After we come to realize that multiple options were possible, we need to go one step further and ask, “Why
wasn't
it otherwise?” If we don't pose this question, history will remain incomprehensible. The political processes that steered history on the course it took need to be viewed carefully and in sequence. History happened
when
it happened. We need to see how decisions made and actions taken, day by day, influenced subsequent events, leading to new sets of contingencies and opening some options while closing others. We watch history unfold, not in real time but as closely to it as we can.

                   
Here, unfortunately, there are no quick and easy methods. Teachers and students, authors and readers have no choice but to engage each subject on its own terms. Here is the daily grind of history, and it requires scrutiny and patience. Since sequencing is key, all events must be viewed strictly in the context of when they happened. If we try to short-circuit time to prove some point, we will likely get the story wrong.

       
(5)
   
Historical inquiry never ceases
. New evidence, or new perspectives on old evidence, can produce new insights and new conclusions. Part and parcel of every document-based lesson should be: “What related questions might we ask to clarify matters? What other types of sources might we seek to deepen our inquiry and/or test our hypotheses?” Historical thinking is not limited to
answering
questions; we must also learn to
ask
questions that might reveal what has been hidden.

                   
Following this path, and asking questions few have thought to pose, mythologies begin to wither. For example:

       
•
   
During the Revolutionary Era, when and where did both political and military authority first transfer from British officials to colonials? This is a logical question to ask for any revolution, but it is not often posed for this one. If it were, those sleepy-eyed farmers whom Paul Revere allegedly awoke would be restored to their place in history.

       
•
   
In 1777, Britain lost a force of some eight thousand in its failed Hudson River expedition. Four years later it lost a similar number at Yorktown, but it still had forty thousand troops in North America and the West Indies stationed in nearly impenetrable strongholds. Why did one defeat trigger the end of the war, while the other did not? Posing this question requires us to examine Britain's struggles to maintain its vast empire, challenged on many fronts by other world powers. The question itself—again quite logical but rarely asked—would lead to an expanded look at the end of the war and lay to rest the David-bested-Goliath mythology surrounding Yorktown.

       
•
   
At Valley Forge soldiers suffered in the cold. Did they suffer from the cold during other winters as well? Was Valley Forge in fact the coldest?
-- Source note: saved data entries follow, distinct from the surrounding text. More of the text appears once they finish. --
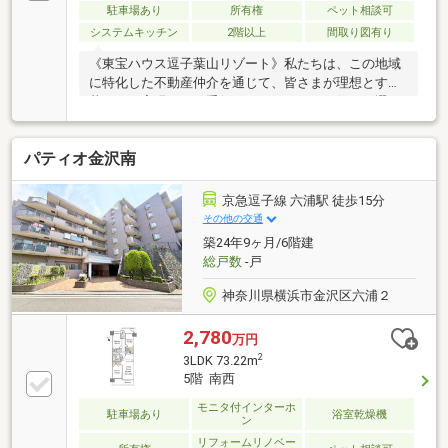
駐車場あり
所有権
ペット相談可
システムキッチン
2階以上
間取り図有り
《東宝ハウス逗子葉山リゾート》私たちは、この地域
に特化した不動産仲介を通じて、皆さまが理想とする
暮らしを実現するお手伝いをしています。住まい選び
は、単に「家を買う・借りる」ことではなく、「どん
な人生を送りたいか」を考える大切なプロセスです。
パティオ金沢南
逗子・葉山の魅力を知り尽くしたプロとして、皆さま
の新しい暮らしの第一歩を全力でサポートいたしま
す。どうぞお気軽にお問い合わせください。
京急逗子線 六浦駅 徒歩15分
その他の交通
築24年9ヶ月/6階建
総戸数
-戸
神奈川県横浜市金沢区六浦２
2,780
万円
2
3LDK 73.22m
5階 南西
モニタ付インターホ
駐車場あり
浴室乾燥機
ン
リフォームリノベー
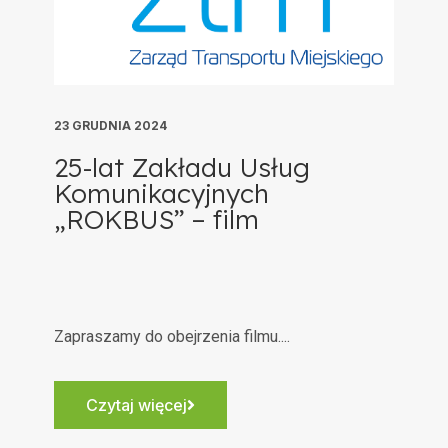
23 GRUDNIA 2024
25-lat Zakładu Usług
Komunikacyjnych
„ROKBUS” – film
Zapraszamy do obejrzenia filmu....
Czytaj więcej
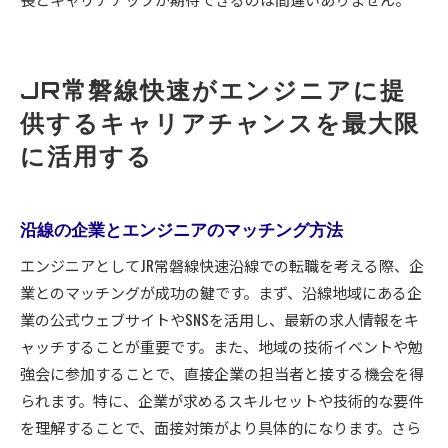
JR常磐線快速がエンジニアに提
供するキャリアチャンスを最大限
に活用する
沿線の企業とエンジニアのマッチング方法
エンジニアとしてJR常磐線快速沿線での転職を考える際、企
業とのマッチングが成功の鍵です。まず、沿線地域にある企
業の公式ウェブサイトやSNSを活用し、最新の求人情報をキ
ャッチすることが重要です。また、地域の技術イベントや勉
強会に参加することで、直接企業の担当者と接する機会を得
られます。特に、企業が求めるスキルセットや技術的な要件
を理解することで、面接対策がより具体的になります。さら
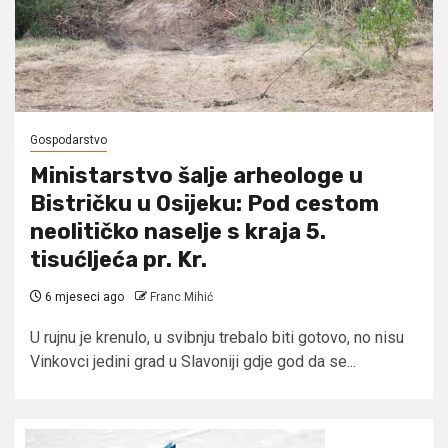
Gospodarstvo
Ministarstvo šalje arheologe u
Bistričku u Osijeku: Pod cestom
neolitičko naselje s kraja 5.
tisućljeća pr. Kr.
6 mjeseci ago
Franc Mihić
U rujnu je krenulo, u svibnju trebalo biti gotovo, no nisu
Vinkovci jedini grad u Slavoniji gdje god da se...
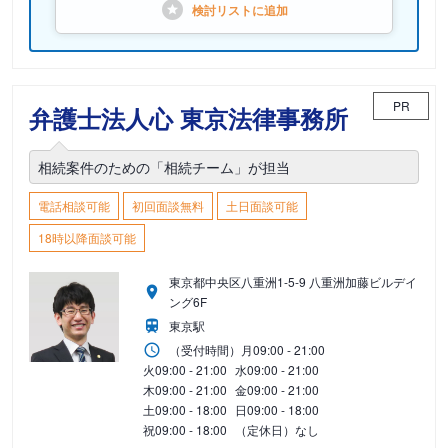
検討リストに
追加
PR
弁護士法人心 東京法律事務所
相続案件のための「相続チーム」が担当
電話相談可能
初回面談無料
土日面談可能
18時以降面談可能
東京都中央区八重洲1-5-9 八重洲加藤ビルデイ
ング6F
東京駅
（受付時間）
月
09:00 - 21:00
火
09:00 - 21:00
水
09:00 - 21:00
木
09:00 - 21:00
金
09:00 - 21:00
土
09:00 - 18:00
日
09:00 - 18:00
祝
09:00 - 18:00
（定休日）なし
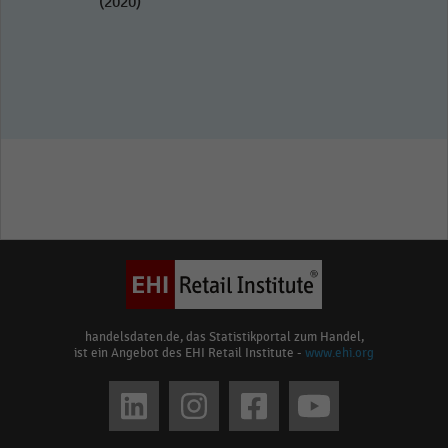
(2020)
handelsdaten.de, das Statistikportal zum Handel,
ist ein Angebot des EHI Retail Institute -
www.ehi.org
Social
media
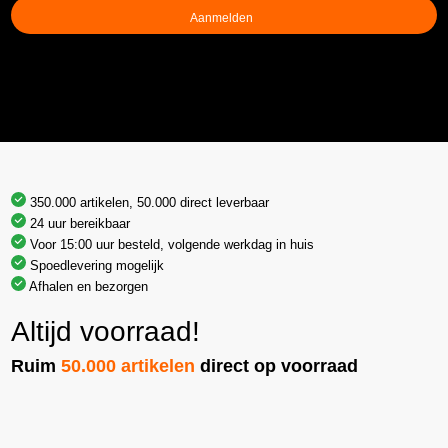
350.000 artikelen, 50.000 direct leverbaar
24 uur bereikbaar
Voor 15:00 uur besteld, volgende werkdag in huis
Spoedlevering mogelijk
Afhalen en bezorgen
Altijd voorraad!
Ruim
50.000 artikelen
direct op voorraad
These are questions curious fifth graders might ask but textbooks don't. If they did, we would hear about Morristown as well, and soldiers who mutinied. The Valley Forge story would not disappear, but its triumphalism would be tempered. We would see that the everyday problems faced by soldiers in the Continental Army were not solved by the winter at Valley Forge.

The questions continue, or at least they should. That's the only way we can clear the air. We might not learn exactly how it was in Revolutionary times, but we can free the people who lived back then from shackles placed upon them by later generations.